#### [WHAT YOU WILL DO]
Reproduce precisely the lines of the listing below, starting with the line that contains "3: (31, 316, 0.44)" and stopping after the line that contains "37: (535, 63, 0.51)"; include nothing else.
════════
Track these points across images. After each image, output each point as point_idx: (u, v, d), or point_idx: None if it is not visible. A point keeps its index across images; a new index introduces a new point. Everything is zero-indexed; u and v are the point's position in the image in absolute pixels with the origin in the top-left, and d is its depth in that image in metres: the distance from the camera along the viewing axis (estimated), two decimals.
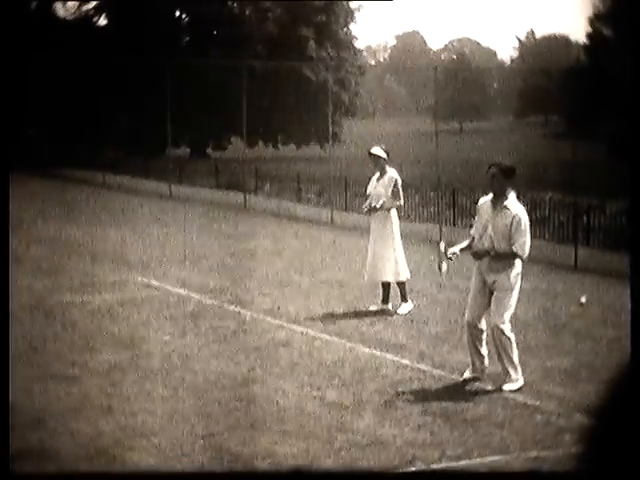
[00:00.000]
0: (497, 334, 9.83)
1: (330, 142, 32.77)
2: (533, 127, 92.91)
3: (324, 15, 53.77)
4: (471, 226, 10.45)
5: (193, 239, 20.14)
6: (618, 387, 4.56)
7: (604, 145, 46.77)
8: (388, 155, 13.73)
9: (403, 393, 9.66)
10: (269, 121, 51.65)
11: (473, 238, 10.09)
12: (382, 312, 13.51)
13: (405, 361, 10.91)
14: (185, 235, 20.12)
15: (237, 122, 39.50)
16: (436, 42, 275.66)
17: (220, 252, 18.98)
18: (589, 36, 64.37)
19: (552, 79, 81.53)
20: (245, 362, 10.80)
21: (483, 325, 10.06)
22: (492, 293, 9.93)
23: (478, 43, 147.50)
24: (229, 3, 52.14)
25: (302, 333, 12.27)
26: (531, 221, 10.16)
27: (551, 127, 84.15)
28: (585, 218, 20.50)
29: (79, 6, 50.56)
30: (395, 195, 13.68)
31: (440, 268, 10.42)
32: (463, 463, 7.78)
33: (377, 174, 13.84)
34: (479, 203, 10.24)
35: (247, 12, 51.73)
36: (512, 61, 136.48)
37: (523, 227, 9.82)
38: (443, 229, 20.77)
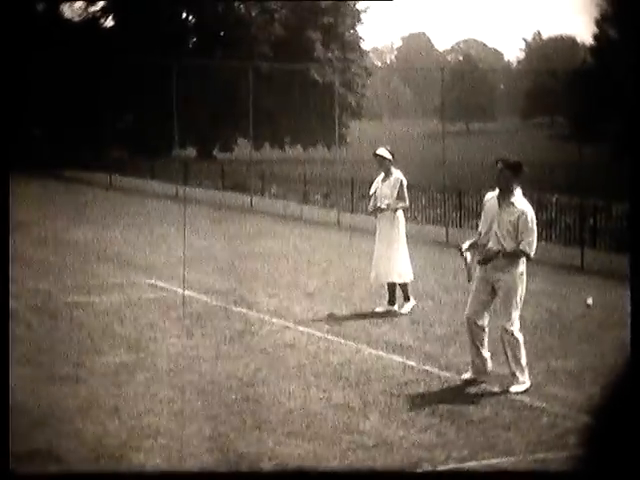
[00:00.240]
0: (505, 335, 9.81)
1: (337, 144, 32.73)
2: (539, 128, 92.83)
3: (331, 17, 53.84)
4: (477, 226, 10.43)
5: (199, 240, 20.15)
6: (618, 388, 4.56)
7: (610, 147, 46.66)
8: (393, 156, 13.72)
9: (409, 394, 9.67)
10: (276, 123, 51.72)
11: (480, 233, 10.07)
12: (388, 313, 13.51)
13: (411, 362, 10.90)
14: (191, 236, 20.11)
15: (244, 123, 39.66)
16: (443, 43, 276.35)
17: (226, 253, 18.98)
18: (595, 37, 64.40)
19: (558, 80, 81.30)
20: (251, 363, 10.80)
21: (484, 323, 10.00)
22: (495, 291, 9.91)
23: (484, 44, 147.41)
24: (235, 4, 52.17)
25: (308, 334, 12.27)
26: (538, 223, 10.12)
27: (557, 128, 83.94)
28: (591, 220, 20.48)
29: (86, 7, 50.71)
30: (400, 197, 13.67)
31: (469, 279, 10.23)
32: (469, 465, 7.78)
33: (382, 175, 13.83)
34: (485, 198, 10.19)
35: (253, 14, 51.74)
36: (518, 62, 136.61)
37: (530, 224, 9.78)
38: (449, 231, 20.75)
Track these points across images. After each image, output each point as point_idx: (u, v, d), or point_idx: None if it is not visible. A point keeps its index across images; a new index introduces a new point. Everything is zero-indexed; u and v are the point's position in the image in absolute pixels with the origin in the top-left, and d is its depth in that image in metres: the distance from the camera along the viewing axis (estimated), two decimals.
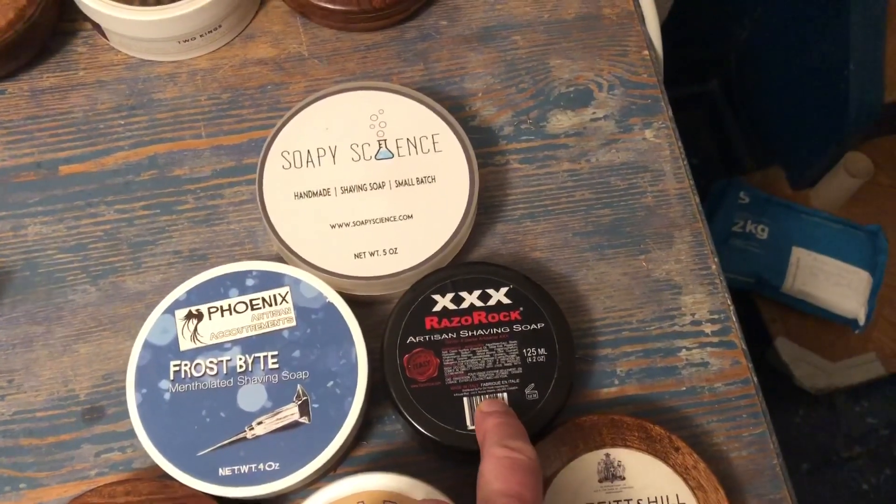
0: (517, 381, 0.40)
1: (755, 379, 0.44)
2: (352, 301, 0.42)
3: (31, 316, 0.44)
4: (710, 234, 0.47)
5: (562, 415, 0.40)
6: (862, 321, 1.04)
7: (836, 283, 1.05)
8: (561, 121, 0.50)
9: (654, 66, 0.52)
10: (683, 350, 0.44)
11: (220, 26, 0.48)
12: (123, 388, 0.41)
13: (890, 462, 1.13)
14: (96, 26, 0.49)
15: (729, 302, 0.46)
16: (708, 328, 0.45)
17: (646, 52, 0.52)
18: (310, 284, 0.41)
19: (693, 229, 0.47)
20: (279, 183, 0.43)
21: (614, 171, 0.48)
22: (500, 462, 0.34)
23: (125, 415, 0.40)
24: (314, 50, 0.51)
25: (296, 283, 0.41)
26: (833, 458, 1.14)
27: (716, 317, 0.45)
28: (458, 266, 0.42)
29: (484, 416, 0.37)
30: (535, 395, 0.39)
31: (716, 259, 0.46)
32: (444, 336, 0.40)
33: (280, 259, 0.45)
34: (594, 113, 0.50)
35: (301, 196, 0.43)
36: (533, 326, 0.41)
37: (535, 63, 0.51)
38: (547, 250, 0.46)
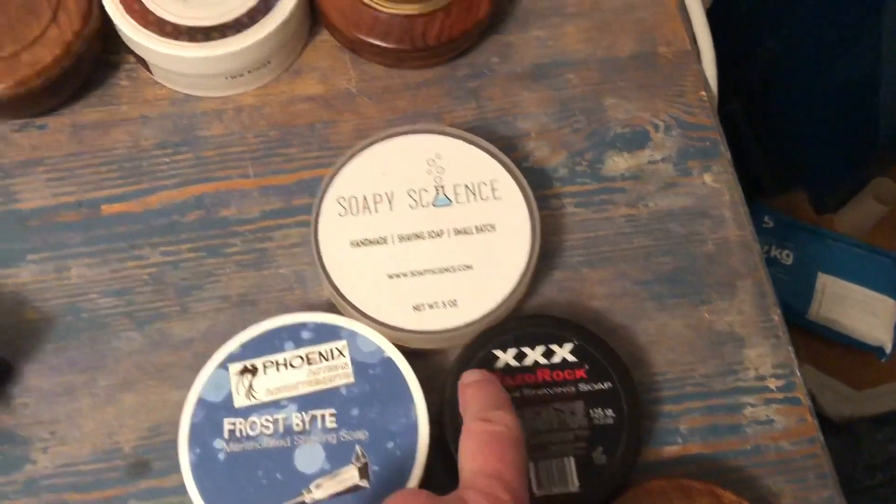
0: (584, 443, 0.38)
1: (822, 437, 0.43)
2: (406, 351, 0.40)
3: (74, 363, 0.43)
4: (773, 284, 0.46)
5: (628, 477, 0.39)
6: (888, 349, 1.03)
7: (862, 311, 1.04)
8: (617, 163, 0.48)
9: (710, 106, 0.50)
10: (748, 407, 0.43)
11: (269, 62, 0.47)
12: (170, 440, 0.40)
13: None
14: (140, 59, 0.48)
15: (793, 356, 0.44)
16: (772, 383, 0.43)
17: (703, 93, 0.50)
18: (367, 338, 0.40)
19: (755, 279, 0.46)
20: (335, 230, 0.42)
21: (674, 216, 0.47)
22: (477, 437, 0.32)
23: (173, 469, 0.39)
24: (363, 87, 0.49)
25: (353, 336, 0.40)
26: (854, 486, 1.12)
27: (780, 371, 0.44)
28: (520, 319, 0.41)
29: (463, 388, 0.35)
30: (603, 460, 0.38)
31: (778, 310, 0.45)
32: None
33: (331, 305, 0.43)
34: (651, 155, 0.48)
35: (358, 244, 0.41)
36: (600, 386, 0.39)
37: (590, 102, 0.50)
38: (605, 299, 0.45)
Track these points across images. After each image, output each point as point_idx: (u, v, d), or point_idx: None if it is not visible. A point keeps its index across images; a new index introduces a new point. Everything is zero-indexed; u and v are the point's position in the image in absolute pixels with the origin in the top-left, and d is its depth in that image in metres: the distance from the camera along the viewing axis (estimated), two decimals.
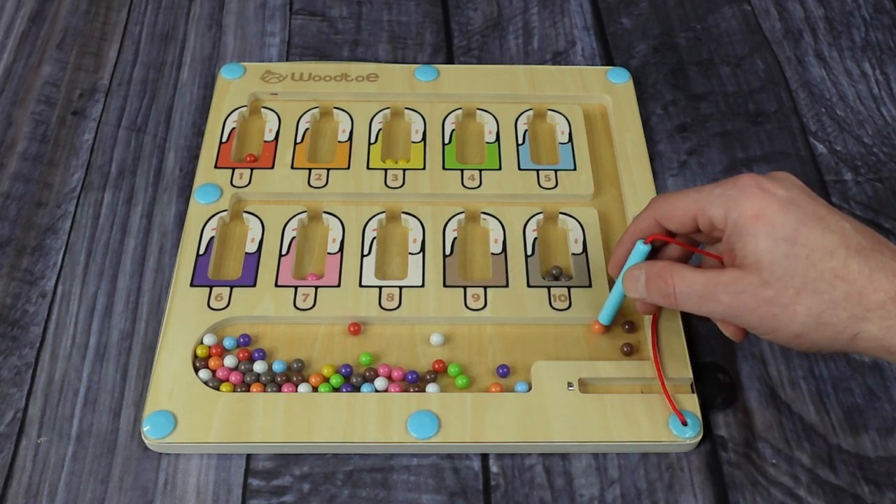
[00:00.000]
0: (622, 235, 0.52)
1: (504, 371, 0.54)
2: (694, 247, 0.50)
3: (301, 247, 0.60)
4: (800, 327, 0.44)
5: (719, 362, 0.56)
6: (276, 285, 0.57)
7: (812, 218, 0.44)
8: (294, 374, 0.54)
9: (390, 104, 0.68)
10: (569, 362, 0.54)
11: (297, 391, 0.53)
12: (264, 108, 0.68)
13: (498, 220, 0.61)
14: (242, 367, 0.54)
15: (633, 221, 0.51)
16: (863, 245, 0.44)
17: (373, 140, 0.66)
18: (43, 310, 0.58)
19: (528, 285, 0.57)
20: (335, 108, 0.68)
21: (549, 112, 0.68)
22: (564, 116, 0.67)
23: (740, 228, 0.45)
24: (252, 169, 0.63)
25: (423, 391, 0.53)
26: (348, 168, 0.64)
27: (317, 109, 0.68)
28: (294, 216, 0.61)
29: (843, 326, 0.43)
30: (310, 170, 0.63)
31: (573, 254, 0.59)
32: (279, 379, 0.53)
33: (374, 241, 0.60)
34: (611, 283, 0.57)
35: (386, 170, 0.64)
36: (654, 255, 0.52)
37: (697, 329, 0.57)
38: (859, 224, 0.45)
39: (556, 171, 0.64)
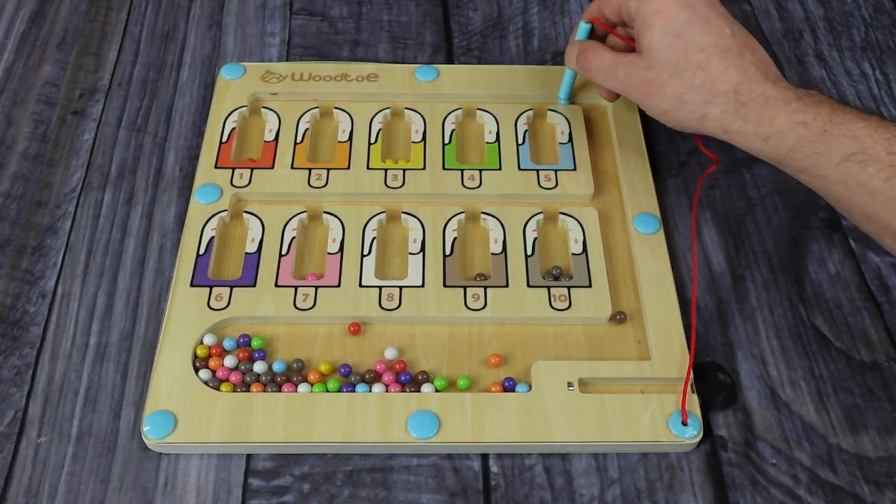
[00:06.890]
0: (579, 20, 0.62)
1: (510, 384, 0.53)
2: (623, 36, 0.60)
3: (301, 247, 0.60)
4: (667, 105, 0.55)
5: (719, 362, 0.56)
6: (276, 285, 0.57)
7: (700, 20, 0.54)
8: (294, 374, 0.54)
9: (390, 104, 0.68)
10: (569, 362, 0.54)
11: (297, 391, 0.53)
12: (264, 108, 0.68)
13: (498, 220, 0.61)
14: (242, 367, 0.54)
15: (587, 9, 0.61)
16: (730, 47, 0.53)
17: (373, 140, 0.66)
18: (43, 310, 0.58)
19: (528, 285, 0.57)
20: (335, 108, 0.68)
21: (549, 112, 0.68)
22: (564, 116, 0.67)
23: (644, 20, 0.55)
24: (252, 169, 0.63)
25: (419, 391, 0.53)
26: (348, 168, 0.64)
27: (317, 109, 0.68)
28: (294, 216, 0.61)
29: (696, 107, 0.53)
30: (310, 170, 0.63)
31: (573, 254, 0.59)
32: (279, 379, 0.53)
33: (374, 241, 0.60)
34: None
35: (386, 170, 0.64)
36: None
════════
#### [COMPLETED TASK]
3: (31, 316, 0.44)
4: (710, 234, 0.47)
5: (562, 415, 0.40)
6: (862, 321, 1.04)
7: (836, 283, 1.05)
8: (561, 121, 0.50)
9: (654, 66, 0.52)
10: (683, 350, 0.44)
11: (220, 26, 0.48)
12: (123, 388, 0.41)
13: (890, 462, 1.13)
14: (96, 26, 0.49)
15: (729, 302, 0.46)
16: (708, 328, 0.45)
17: (646, 52, 0.52)
18: (310, 284, 0.41)
19: (693, 229, 0.47)
20: (279, 183, 0.43)
21: (614, 171, 0.48)
22: (500, 462, 0.34)
23: (125, 415, 0.40)
24: (314, 50, 0.51)
25: (296, 283, 0.41)
26: (833, 458, 1.14)
27: (716, 317, 0.45)
28: (458, 266, 0.42)
29: (484, 416, 0.37)
30: (535, 395, 0.39)
31: (716, 259, 0.46)
32: (444, 336, 0.40)
33: (280, 259, 0.45)
34: (594, 113, 0.50)
35: (301, 196, 0.43)
36: (533, 326, 0.41)
37: (535, 63, 0.51)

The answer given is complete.